In this experiment, we deploy two sensors ID1 # and ID2 # on a parachute. Figure 5 shows the experimental environment. The drop height is about 15 m, and the load weight under the parachute is 2.5 kg. The temperature is 39 °C and the humidity is 76%. The horizontal wind speed is less than 0.2 m/s.

Figure 6 presents the stress data before compensation within 1000 ms after opening the parachute. For convenience comparison, the stress value on the base measured voltage was calculated. The instantaneous stress of the canopy reaches at a peak at the time about 2800 ms that the parachute ejects from the parachute pack. In the process of opening, the stress reaches maximum at about 2840 ms. The stress peaks of sensors ID1# and ID2# at the same latitude are 87.2.5 N and 91.6 N. Later, the stress weakens and keeps more stable during the airdrop process. Figure 7 shows the data after compensated, as we can see, as long as the stresses of two sensors are closer, the curves become smoother.

5.3. Effectiveness of AABC

We compare LM, ABC and AABC. The experimental results are shown in

Table 3. Comparison results of AABC, ABC and LM.

Methods	MSE			Time
	Optimal Solution	Average Value	Variance	Average (s)	Variance
LM	2.13 × 10−9	2.31 × 10−8	2.56 × 10−8	2.49	0.0224
ABC	2.23 × 10−10	2.91 × 10−9	2.87 × 10−9	2.29	0.0337
AABC	4.79 × 10−13	4.17 × 10−12	2.35 × 10−12	2.11	0.0646

. The parameters of ABC are set as same as AABC’s. The parameters of LM are set according to literature [34]. For each experiment, we select 12 different sets environmental conditions (all combinations of 4 different temperatures and 3 different humidity conditions), thus, we have 600 sets of data. We perform the experiment for 20 times and record the optimal value. From the Table 3, we can see that AABC algorithm can quickly find the optimal food source area, while the optimal solution value is smaller than the values in ABC and LM. AABC also has the advantage on running time. Therefore, compared with LM and ABC, AABC has faster convergence speed and global search ability, which can greatly improve the measurement accuracy.
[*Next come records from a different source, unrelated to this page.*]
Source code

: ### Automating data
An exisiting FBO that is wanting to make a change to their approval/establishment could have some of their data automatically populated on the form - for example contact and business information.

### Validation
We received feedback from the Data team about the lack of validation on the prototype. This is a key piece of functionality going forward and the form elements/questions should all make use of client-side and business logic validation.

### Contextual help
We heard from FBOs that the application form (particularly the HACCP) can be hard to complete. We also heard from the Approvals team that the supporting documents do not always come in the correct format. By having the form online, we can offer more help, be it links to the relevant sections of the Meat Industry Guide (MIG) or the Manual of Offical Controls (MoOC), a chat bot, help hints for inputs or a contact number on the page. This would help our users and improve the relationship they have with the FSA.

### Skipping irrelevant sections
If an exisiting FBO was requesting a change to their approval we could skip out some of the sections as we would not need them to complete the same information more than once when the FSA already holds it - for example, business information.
6. Conclusions and Future Work

This paper presents DC-BPNN model for dynamic stress measurement with data compensation in an airdrop-deployed WSN. For optimizing DC-BPNN more effectively, a novel heuristic algorithm AABC is also proposed. In addition, to verify the effective performance, we use real deployed parachutes to present a set of measurement cases. The experimental results show that DC-BPNN with AABC provides efficiently compensation for sensor data. In our future work, we plan to deploy DC-BPNN in higher altitude space under various more complex conditions. Moreover, we will develop the system for huge parachutes for spacecraft.